The Bill of Rights makes it unmistakably clear that the federal government is forbidden – unless there is just cause and only through due process – to spy on American citizens.
But, as noted by The Brennan Center for Justice:
“In 2015, Congress passed legislation that ended the National Security Agency’s (NSA) [bulk information collection] program and sought to prohibit [it] when the government is acting under FISA. But that law only applies to certain types of surveillance that target US persons or happen inside the United States. When the collection happens overseas or falls into one of FISA’s statutory gaps, it takes place under Executive Order 12333…
“...[M]ost foreign intelligence surveillance actually takes place under EO 12333, not FISA. That means it is subject to no statutory constraints whatsoever, and there is no judicial review or oversight. EO 12333 does place some limits on surveillance, but not shockingly, its rules are much more permissive than those Congress established in FISA. Bulk collection…is banned under FISA but permitted under EO 12333.
“The FISA/EO 12333 distinction might have made sense in 1978, when surveillance in the United States generally meant surveillance of US persons and surveillance abroad generally meant surveillance of foreign nationals. It makes zero sense today, when Americans’ communications and other personal data are as likely to be routed through or stored in Europe or Asia as the United States. Bulk collection under EO 12333 inevitably sweeps up dizzying amounts of Americans’ information.

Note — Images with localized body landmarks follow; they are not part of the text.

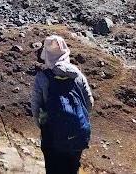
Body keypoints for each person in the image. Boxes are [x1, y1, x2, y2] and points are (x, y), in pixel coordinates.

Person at [31, 35, 93, 174]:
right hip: (77, 133)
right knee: (72, 169)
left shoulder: (42, 77)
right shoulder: (77, 74)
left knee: (53, 169)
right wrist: (76, 118)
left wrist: (43, 126)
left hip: (52, 136)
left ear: (45, 54)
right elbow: (89, 103)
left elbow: (35, 107)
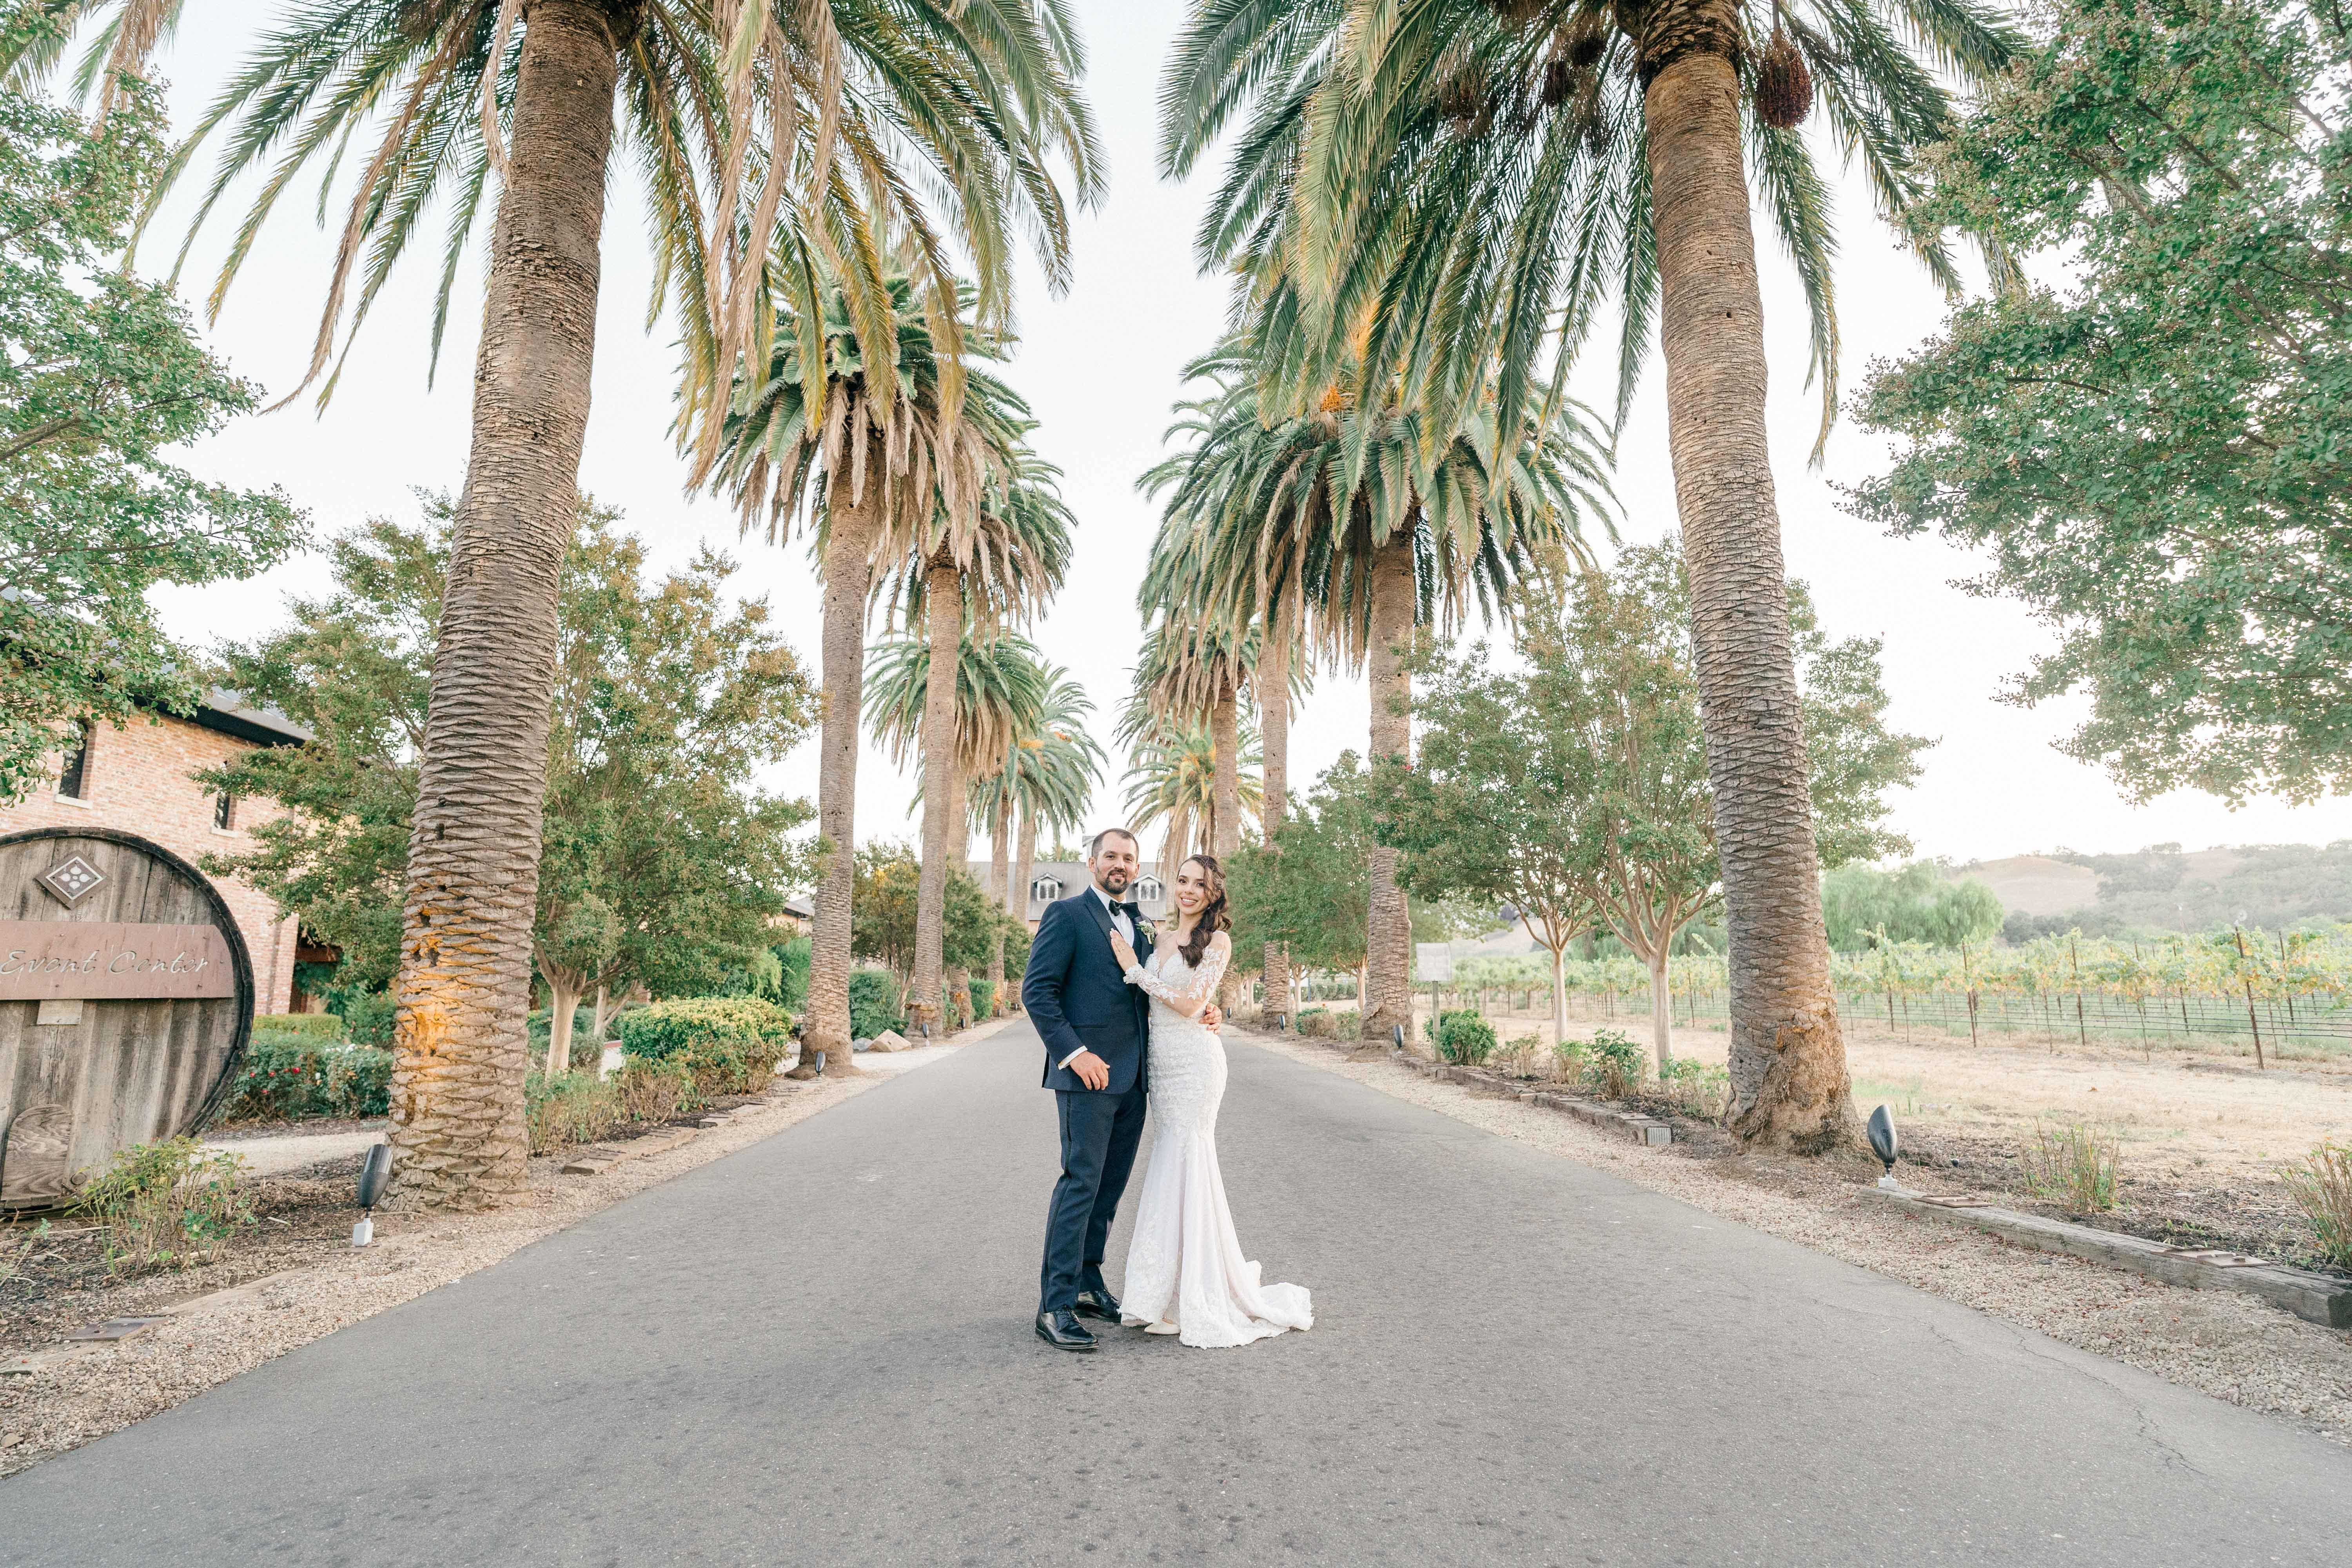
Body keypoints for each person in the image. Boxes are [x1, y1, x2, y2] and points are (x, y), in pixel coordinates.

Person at [1024, 828, 1221, 1352]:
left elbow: (1158, 990)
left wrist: (1207, 1008)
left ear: (1137, 867)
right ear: (1091, 863)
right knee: (1080, 1184)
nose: (1120, 864)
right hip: (1087, 1076)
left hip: (1138, 1079)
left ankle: (1089, 1284)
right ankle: (1055, 1306)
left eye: (1129, 858)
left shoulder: (1143, 924)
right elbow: (1038, 991)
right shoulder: (1066, 915)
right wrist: (1075, 1053)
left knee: (1109, 1191)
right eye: (1110, 855)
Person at [1107, 853, 1312, 1348]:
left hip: (1197, 1065)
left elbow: (1192, 1004)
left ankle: (1186, 1298)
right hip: (1162, 1064)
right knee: (1169, 1162)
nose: (1188, 890)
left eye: (1199, 884)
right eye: (1182, 880)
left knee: (1189, 1160)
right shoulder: (1157, 938)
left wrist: (1135, 971)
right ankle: (1161, 1292)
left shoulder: (1218, 941)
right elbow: (1159, 1003)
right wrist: (1144, 972)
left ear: (1213, 892)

“What stops the CIA from poring through the data looking for Americans’ information? Let’s be honest: nothing. The CIA’s internal rules from 2017 say the information sought must be ‘related to a duly authorized activity of the CIA,’ as determined by…the CIA. The FBI has similar rules limiting its searches of data obtained under FISA Section 702. Year after year, the FISA Court finds that FBI agents have violated these rules – and that’s when there’s a court actually watching them.
“The CIA’s rules also say that CIA officers should document their purpose in running searches for Americans’ information. But according to staff members of the Privacy & Civil Liberties Oversight Board, these rules, despite having been finalized five years ago and released with great fanfare, have not yet been “implemented.”
And So It Goes…
So, it appears that even though the federal government – including the Executive and Legislative Branches and the bureaucratic swamp that supports them – has been mandated by the US Constitution and the Bill of Rights to respect and honor the privacy of US citizens, yet they have routinely ignored those guaranteed protections through Executive Order and Legislation.
And now the Biden administration and its neo-fascist totalitarian handlers are openly thumbing their noses at the guaranteed privacy protections in the US Constitution and Bill of Rights in their opposition to privacy legislation that shouldn’t even be required to exist given the wording of the Fourth, Fifth, and Sixth Amendments.
The bald-faced arrogance of the former Progressive Left – now the neofascist Left – knows no bounds. But then I suppose anyone still sitting in solitary confinement waiting persecution for their activities on January 6th, 2021 could have told us all about that…if their stormtrooper jailers allowed us access to them.